Comment author: Lumifer 16 March 2014 06:16:51PM 2 points [-]

But rationality means your decisions should be as close as possible to the decisions you would make if you had infinite time and information.

However you can not know what decisions you would make if you had infinite time and information. You can make guesses based on your ideas of convergence, but that's about it.

Comment author: Squark 17 March 2014 07:47:12PM -2 points [-]

A Bayesian never "knows" anything. She can only compute probabilities and expectation values.

Comment author: Lumifer 17 March 2014 08:15:55PM *  1 point [-]

Can she compute probabilities and expectation values with respect to decisions she would make if she had infinite time and information?

Comment author: Squark 19 March 2014 07:49:30PM 0 points [-]

I think it should be possible to compute probabilities and expectation values of absolutely anything. However to put it on a sound mathematical basis we need a theory of logical uncertainty.

Comment author: Lumifer 19 March 2014 08:08:07PM 0 points [-]

I think it should be possible to compute probabilities and expectation values of absolutely anything.

On the basis of what do you think so? And what entity will be doing the computing?

Comment author: Squark 21 March 2014 08:09:31AM *  0 points [-]

I think so because conceptually a Bayesian expectation value is your "best effort" to estimate something. Since you can always do your "best effort" you can always compute the expectation value. Of course, for this to fully make sense we must take computing resource limits into account. So we need a theory of probability with limited computing resources aka a theory of logical uncertainty.

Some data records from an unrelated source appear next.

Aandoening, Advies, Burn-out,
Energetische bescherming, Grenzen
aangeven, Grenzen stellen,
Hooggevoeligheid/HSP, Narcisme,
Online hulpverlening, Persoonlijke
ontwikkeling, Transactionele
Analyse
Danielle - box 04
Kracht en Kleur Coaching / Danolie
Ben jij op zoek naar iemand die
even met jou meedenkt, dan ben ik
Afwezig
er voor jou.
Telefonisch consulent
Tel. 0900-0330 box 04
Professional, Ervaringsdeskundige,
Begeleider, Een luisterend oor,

Comment author: Lumifer 21 March 2014 02:31:05PM 0 points [-]

conceptually a Bayesian expectation value is your "best effort" to estimate something.

Not quite. Conceptually a Bayesian expectation is your attempt to rationally quantify your beliefs which may or may not involve best efforts. That requires these beliefs to exist. I don't see why it isn't possible to have no beliefs with regard to some topic.

Since you can always do your "best effort" you can always compute the expectation value.

That's not very meaningful. You can always output some number, but so what? If you have no information you have no information and your number is going to be bogus.